From that session on Ken was my teacher, and I began to take his full week-long retreats up at the Mount Baldy Zen Center. Over the next few years I did maybe ten of those retreats, exploring a variety of esoteric Tibetan awareness practices, which Ken was very good at distilling into terms that made sense to a Western sensibility. These retreats were well known in Buddhist circles at the time and teachers from the different traditions would show up to experience Ken’s particular take on what Tibetan practice was all about. Central to his view was the system of reactive patterns that condition our daily life, and the role of awareness to cut through that reactivity like a sharp sword.
Ken McLeod began to withdraw from teaching about ten years after we met, though he is still writing and maintaining the voluminous Unfettered Mind website and stopped teaching altogether in 2010. At around that same time I began to gravitate toward Zen practice and for a time worked with a Sanbo Zen teacher named Henry Shukman in New Mexico and then, most recently, Roshi Ryodo of the White Plum tradition at the Zen Center in Los Angeles. I find the Zen koan work functions seamlessly with the Tibetan-based practices I learned from Ken. Like many practitioners I read widely and listen to whatever dharma podcasts I can get my hands on.
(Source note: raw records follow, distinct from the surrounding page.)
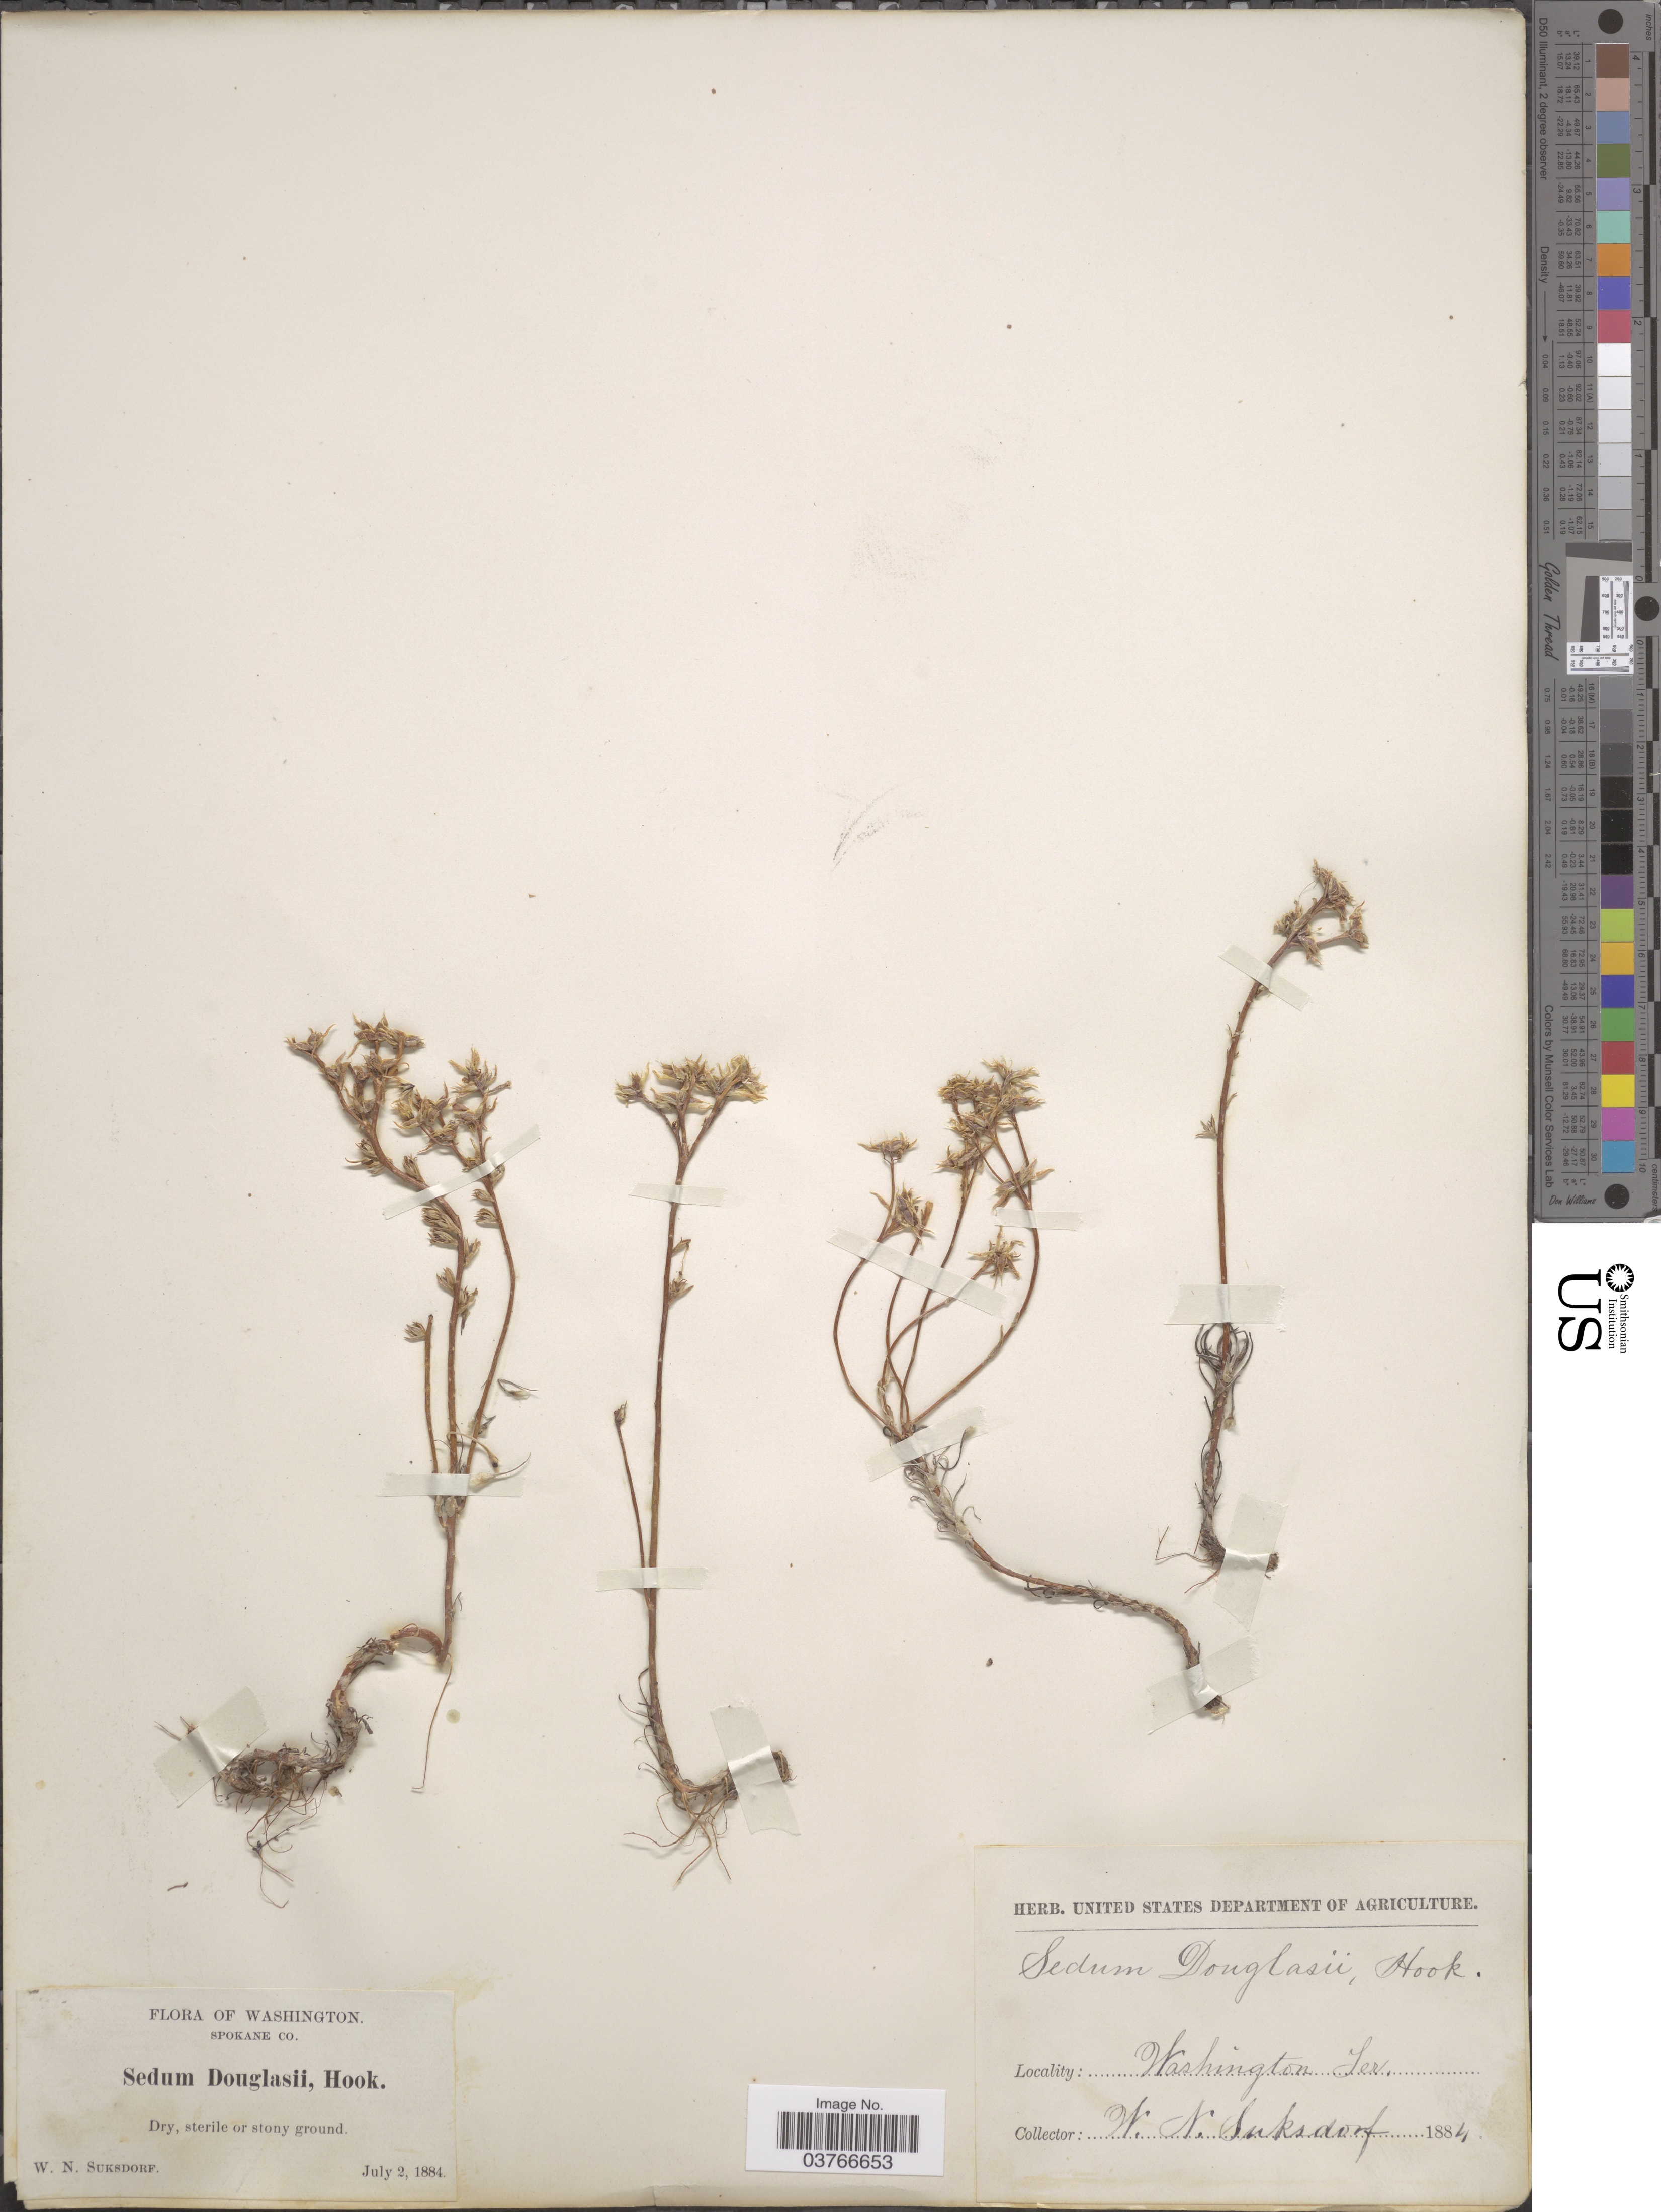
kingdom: Plantae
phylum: Tracheophyta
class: Magnoliopsida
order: Saxifragales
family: Crassulaceae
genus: Sedum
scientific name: Sedum stenopetalum var. stenopetalum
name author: Pursh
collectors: W. N. Suksdorf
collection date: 1884-07-02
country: United States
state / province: Washington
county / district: Spokane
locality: Spokane Co. Dry, sterile or stony ground. Washington Ter.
I’ve been drawn lately to the dharma talks of the teacher Dave Smith and also to the remarkable work Judith Blackstone has done on embodied practice, and issues relating to trauma and attachment injury that I will be exploring in subsequent posts.
I am a playwright, novelist and film maker and for many years I ran Padua Playwrights, a LA-based theatre company devoted to new work written in the edgy poetic tradition of the Off-Off Broadway tradition. I produced fifty or so full runs of new work by myself and others, moving several to stages in New York City, Atlanta, Berlin and other cities. I also edited eight anthologies of plays stretching back to the birth of the company in 1978, along with a volume of critical essays (all these books are available nationally via TCG). I received a PhD in Theatre Studies from UC Irvine in 2015 and now teach at Cal Poly Pomona, UC Irvine and, occasionally, CalArts. My plays include Vagrant, The Inside Job and The Black Glass and I have made two feature films and numerous short films that can be viewed here: https://cutlab.org. Most recently, I completed, with Brad Cooper, a documentary on Murray Mednick’s The Coyote Cycle narrated by Ed Harris.
I view the artistic traditions in the West as tantric lineages that do not recognize themselves as such. In my view these lineages have seeded the ground of Western culture with seeds of awakening.